Directive: Start at the first line below and write out everything verbatim except the pictures.

------------

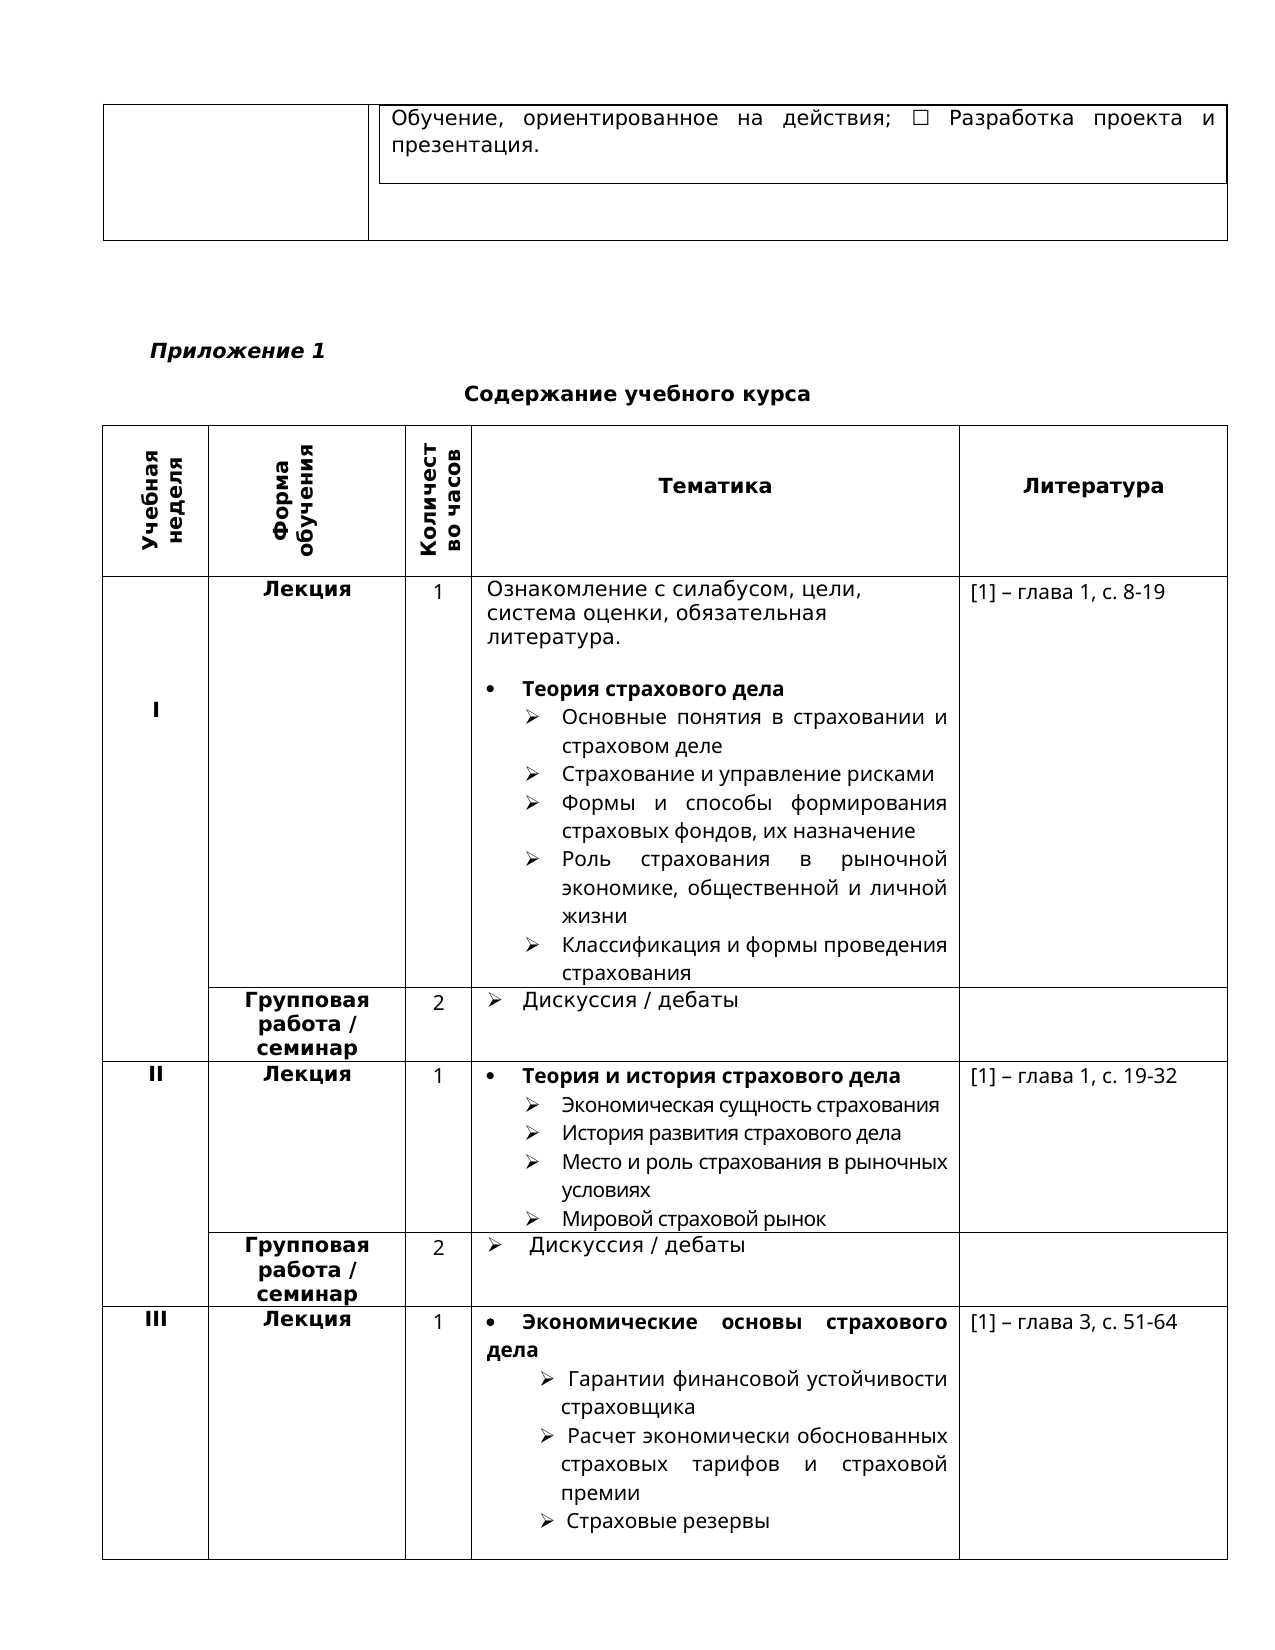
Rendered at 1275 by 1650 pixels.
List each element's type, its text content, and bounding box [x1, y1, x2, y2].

table_cell Групповая работа / семинар [209, 1233, 405, 1306]
table_cell III [103, 1307, 208, 1559]
table_cell Экономические основы страхового дела Гарантии финансовой устойчивости страховщика Расчет экономически обоснованных страховых тарифов и страховой премии Страховые резервы [472, 1307, 959, 1559]
text Приложение 1 [150, 339, 1125, 363]
table_cell II [103, 1062, 208, 1306]
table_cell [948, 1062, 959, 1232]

------------

Written answer:
Rendered at 1275 by 1650 pixels.
List each element's type, its text content, and bounding box [x1, y1, x2, y2].

table_cell Групповая работа / семинар [209, 1233, 405, 1306]
table_cell III [103, 1307, 208, 1559]
table_cell Экономические основы страхового дела Гарантии финансовой устойчивости страховщика Расчет экономически обоснованных страховых тарифов и страховой премии Страховые резервы [472, 1307, 959, 1559]
text Приложение 1 [150, 339, 1125, 363]
table_cell II [103, 1062, 208, 1306]
table_cell [948, 1062, 959, 1232]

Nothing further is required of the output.